WHAT IS REQUIRED — Where a line contains the word "size", copy that line from the records below.

DATA UNDER STUDY —
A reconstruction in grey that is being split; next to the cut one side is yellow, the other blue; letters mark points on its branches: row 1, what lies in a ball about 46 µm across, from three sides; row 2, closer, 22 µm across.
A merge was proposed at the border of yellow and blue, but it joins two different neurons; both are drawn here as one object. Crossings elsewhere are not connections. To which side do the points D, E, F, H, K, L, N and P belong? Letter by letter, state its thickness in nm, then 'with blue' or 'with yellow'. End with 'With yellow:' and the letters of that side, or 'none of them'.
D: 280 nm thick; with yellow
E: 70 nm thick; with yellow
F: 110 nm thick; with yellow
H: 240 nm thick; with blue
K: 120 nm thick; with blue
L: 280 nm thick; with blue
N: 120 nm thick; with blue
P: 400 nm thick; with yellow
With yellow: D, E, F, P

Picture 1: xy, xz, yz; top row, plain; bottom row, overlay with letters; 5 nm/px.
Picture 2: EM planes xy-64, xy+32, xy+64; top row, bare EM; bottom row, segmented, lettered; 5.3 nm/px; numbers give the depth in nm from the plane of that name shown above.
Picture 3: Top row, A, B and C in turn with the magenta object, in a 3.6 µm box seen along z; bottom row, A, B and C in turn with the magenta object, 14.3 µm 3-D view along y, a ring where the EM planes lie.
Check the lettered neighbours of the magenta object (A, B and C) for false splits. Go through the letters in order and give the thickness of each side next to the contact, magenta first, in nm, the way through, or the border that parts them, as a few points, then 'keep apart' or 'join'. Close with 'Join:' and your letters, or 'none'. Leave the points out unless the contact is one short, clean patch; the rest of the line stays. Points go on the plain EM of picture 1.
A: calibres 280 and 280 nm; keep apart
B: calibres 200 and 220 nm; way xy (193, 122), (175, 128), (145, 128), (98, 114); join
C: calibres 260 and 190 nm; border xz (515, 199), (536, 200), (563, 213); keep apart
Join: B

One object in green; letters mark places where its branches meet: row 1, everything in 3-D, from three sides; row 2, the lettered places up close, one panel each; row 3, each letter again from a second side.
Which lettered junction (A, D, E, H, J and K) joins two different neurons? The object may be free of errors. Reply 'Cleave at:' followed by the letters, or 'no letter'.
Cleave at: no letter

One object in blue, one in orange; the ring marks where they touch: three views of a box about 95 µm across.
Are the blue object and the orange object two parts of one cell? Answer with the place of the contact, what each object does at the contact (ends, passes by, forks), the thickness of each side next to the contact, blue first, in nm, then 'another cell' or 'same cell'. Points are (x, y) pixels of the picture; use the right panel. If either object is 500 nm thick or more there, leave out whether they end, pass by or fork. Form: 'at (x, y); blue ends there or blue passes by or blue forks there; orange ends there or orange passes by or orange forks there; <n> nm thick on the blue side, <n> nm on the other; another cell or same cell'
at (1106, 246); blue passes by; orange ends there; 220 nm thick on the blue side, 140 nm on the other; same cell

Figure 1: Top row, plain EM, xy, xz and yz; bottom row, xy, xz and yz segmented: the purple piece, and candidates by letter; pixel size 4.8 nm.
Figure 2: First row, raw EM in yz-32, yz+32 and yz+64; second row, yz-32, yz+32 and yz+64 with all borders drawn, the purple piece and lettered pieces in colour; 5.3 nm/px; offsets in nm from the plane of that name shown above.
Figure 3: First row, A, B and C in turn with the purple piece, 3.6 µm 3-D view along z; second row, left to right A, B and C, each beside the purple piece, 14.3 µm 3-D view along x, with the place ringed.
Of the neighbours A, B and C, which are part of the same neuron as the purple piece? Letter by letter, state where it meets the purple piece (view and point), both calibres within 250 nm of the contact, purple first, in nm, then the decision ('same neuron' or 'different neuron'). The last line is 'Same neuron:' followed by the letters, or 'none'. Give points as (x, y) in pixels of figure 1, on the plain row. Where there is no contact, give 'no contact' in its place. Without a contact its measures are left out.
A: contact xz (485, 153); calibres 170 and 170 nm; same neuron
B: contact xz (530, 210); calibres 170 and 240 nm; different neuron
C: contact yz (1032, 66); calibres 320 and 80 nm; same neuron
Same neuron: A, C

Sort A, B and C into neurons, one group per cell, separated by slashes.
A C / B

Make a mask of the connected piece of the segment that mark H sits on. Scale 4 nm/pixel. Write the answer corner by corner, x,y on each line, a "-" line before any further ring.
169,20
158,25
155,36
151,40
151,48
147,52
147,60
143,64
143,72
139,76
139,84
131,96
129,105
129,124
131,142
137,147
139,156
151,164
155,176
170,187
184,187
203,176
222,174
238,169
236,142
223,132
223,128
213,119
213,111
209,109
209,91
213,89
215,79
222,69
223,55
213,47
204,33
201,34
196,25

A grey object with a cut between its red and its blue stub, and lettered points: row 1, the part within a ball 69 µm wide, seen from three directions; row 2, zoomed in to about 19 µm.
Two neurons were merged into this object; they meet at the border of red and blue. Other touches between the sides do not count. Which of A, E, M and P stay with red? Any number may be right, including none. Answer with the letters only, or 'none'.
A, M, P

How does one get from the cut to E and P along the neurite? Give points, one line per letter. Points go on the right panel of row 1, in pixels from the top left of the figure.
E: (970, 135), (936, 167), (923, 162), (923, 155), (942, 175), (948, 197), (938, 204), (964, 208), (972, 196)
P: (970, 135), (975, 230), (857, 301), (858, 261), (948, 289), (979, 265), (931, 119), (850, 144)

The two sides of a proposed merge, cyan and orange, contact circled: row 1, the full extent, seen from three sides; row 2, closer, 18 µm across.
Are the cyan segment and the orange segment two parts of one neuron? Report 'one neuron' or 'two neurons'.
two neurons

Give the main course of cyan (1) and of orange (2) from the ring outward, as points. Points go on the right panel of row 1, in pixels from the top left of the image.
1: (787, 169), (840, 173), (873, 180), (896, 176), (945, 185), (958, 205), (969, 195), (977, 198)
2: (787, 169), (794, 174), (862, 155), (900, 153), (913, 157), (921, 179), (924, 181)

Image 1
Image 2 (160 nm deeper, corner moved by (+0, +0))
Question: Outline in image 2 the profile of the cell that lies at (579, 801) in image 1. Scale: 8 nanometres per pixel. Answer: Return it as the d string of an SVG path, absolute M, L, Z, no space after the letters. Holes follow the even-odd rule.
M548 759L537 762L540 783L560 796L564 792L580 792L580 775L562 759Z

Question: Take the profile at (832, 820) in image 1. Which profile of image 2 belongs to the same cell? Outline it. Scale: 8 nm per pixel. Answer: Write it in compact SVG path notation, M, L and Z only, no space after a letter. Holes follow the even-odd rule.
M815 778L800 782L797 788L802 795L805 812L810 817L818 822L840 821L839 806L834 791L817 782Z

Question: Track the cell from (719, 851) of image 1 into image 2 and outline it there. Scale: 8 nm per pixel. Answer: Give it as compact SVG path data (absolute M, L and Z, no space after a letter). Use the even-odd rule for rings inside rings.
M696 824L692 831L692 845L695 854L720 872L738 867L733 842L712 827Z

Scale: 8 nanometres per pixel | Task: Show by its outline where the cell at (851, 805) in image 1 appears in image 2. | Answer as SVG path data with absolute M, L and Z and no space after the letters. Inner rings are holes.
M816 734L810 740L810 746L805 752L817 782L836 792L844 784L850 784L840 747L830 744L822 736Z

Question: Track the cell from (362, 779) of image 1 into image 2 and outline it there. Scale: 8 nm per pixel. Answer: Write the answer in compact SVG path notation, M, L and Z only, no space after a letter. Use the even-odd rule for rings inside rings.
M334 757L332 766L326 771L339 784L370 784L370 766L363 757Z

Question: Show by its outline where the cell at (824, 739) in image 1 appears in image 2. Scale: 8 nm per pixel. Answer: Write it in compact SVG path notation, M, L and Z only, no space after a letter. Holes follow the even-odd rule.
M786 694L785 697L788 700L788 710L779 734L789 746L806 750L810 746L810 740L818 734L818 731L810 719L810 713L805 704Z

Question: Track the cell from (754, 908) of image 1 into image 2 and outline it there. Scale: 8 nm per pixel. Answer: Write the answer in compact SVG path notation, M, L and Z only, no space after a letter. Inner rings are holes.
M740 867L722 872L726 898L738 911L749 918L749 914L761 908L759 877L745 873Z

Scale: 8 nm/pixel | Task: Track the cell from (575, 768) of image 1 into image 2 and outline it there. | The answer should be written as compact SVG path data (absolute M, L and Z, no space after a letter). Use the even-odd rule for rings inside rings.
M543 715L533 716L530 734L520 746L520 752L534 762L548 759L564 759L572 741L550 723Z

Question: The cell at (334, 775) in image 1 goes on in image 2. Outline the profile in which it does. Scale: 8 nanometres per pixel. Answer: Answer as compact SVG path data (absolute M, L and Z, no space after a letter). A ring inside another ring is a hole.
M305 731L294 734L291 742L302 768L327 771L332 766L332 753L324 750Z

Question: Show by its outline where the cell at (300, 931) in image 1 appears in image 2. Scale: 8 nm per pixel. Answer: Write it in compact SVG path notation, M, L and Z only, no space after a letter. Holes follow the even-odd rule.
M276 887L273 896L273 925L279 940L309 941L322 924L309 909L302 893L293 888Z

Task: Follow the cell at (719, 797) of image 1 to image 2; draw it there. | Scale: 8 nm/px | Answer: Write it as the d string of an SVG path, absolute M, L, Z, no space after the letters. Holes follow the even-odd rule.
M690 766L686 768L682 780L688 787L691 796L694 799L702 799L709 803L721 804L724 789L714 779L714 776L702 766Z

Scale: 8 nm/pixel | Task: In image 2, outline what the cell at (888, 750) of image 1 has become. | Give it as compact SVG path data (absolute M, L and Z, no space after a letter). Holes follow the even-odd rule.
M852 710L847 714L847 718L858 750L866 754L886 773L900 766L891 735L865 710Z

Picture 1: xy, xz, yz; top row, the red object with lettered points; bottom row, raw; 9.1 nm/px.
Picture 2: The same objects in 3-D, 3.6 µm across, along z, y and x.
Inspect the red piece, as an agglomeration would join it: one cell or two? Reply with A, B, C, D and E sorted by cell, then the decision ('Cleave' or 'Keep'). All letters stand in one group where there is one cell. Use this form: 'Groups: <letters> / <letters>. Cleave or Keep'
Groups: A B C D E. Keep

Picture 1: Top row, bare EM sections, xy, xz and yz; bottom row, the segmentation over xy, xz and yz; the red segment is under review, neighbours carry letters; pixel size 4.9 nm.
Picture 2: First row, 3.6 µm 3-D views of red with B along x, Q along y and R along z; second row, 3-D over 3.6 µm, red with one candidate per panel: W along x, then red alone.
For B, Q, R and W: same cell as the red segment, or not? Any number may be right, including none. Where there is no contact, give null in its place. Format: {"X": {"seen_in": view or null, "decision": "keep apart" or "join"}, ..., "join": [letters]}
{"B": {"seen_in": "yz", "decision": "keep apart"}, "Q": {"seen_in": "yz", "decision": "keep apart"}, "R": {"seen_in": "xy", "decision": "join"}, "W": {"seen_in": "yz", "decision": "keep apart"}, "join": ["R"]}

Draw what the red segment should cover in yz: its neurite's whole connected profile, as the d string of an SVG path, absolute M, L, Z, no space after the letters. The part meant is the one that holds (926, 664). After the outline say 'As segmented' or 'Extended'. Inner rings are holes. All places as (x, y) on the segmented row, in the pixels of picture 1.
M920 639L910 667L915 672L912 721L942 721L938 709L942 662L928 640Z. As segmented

SOLVED PROBLEM —
Figure 1: Top row, plain EM, xy, xz and yz; bottom row, xy, xz and yz segmented: the purple piece, and candidates by letter; pixel size 4.8 nm.
Picture 1: Top row, bare EM sections, xy, xz and yz; bottom row, the segmentation over xy, xz and yz; the red segment is under review, neighbours carry letters; pixel size 4.9 nm.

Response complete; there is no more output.